Eine wesentliche Neuerung ist, dass etwa Verstöße gegen das Aufenthaltsrecht oder Passvergehen nicht automatisch zur Ablehnung eines Härtefallersuchens führen. „Verurteilungen wegen Bagatellstrafen führen nicht mehr zum Ausschluss des Härtefallverfahrens“, sagte Pistorius. „Schweren Straftätern, das ist klar, bleibt natürlich der Zugang zur Härtefallkommission verwehrt. Aber wenn einer beispielsweise nach Verbüßung einer Jugendstrafe drei beziehungsweise fünf Jahre straffrei war, bekommt er noch eine Chance.“ Auch der Punkt „fehlende Sicherung des Lebensunterhaltes“ werde ersatzlos gestrichen. „Diese Regelausschlussgründe hatten den Entscheidungsspielraum der Kommission erheblich eingeschränkt und humanitäre Entscheidungen im Einzelfall erschwert“, sagte Pistorius.
Auch das Quorum bei der Abstimmung innerhalb der Kommission über bestimmte Härtefälle war in der Vergangenheit stets ein Grund für Auseinandersetzungen. Deshalb wird es verändert. Für Härtefallersuchen ist künftig nur noch eine einfache Mehrheit nötig. Die Zahl der Mitglieder steigt von acht auf neun, mit der Sozialwissenschaftlerin Anke Breusig erhält die Kommission eine neue Vorsitzende.

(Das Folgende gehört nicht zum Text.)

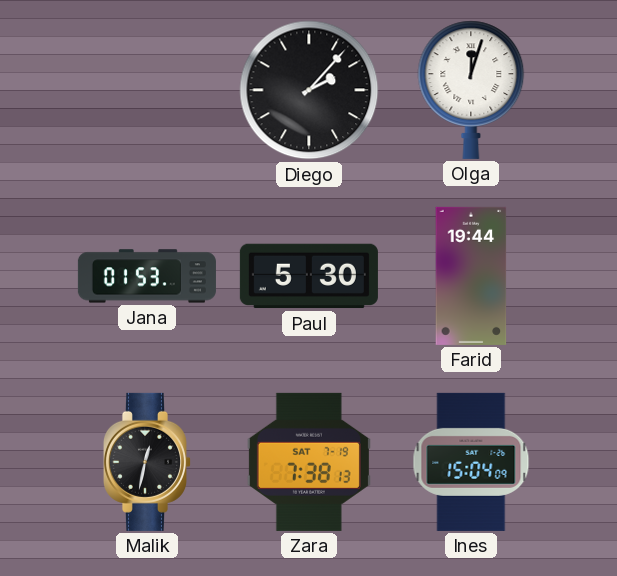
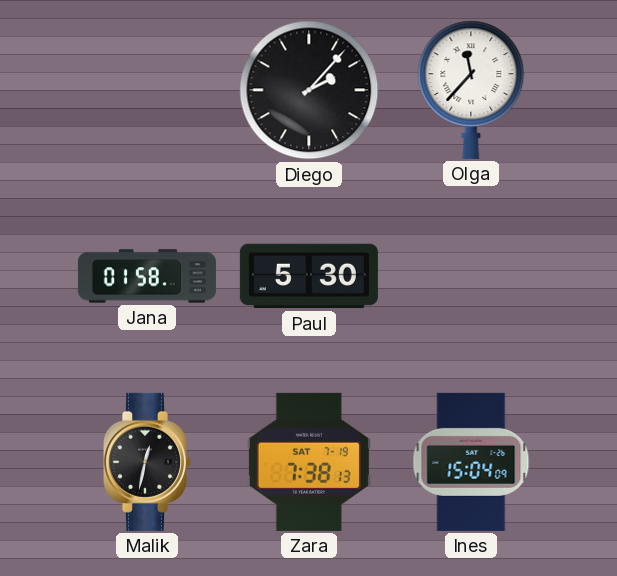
Olga: 12:03 -> 11:37
Jana: 01:53 -> 01:58
Farid: 19:44 -> none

Pistorius bezeichnete die Reform als „Meilenstein in der niedersächsischen Flüchtlingspolitik“. Es sei durchaus erwünscht, dass es mehr humanitäre Ausnahmefälle gibt. Schröder-Köpf meinte, der Innenminister habe die wesentlichen Wünsche von Wohlfahrtsverbänden, Flüchtlingsorganisationen und Kirchen umgesetzt: „Das ist heute ein freudiger Tag.“ Der Ratsvorsitzende der Konföderation evangelischer Kirchen in Niedersachsen, Hannovers Landesbischof Ralf Meister, stimmt dem zu. Er würdigte die Reform als „ein deutliches Zeichen der Hoffnung für Flüchtlinge, Asylbewerber und Asylbewerberinnen im Land Niedersachsen“.